Data excerpts:
====================

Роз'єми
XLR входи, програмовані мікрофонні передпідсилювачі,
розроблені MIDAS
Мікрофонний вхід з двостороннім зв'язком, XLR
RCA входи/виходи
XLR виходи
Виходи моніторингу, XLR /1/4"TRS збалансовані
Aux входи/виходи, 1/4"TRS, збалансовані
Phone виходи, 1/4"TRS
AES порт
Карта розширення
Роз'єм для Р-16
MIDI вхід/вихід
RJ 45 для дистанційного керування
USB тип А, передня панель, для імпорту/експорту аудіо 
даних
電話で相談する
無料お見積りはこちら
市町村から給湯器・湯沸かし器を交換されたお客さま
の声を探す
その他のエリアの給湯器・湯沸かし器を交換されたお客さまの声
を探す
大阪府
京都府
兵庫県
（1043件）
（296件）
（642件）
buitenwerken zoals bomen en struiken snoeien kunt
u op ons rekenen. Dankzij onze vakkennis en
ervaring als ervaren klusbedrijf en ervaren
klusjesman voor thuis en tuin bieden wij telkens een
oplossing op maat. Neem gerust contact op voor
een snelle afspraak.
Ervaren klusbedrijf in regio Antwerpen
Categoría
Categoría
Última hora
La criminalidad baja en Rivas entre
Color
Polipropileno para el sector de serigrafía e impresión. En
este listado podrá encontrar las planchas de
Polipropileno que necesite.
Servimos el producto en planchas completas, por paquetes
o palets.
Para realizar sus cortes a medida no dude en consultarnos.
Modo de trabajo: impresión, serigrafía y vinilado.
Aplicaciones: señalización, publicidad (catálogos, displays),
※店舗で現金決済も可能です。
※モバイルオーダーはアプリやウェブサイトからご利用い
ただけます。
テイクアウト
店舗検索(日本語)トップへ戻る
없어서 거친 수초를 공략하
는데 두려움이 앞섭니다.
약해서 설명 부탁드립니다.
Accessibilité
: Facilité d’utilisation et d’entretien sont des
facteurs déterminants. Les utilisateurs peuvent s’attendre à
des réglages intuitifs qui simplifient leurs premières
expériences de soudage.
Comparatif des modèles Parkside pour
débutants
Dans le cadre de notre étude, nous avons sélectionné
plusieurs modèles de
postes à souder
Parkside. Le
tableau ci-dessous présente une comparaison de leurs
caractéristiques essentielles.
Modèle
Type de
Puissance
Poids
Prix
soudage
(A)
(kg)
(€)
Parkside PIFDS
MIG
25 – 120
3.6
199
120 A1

====================

TASK:
Work out how many lines in the records contain the word "збалансовані", and give that number by itself.

OUTPUT OF THE EXERCISE:
2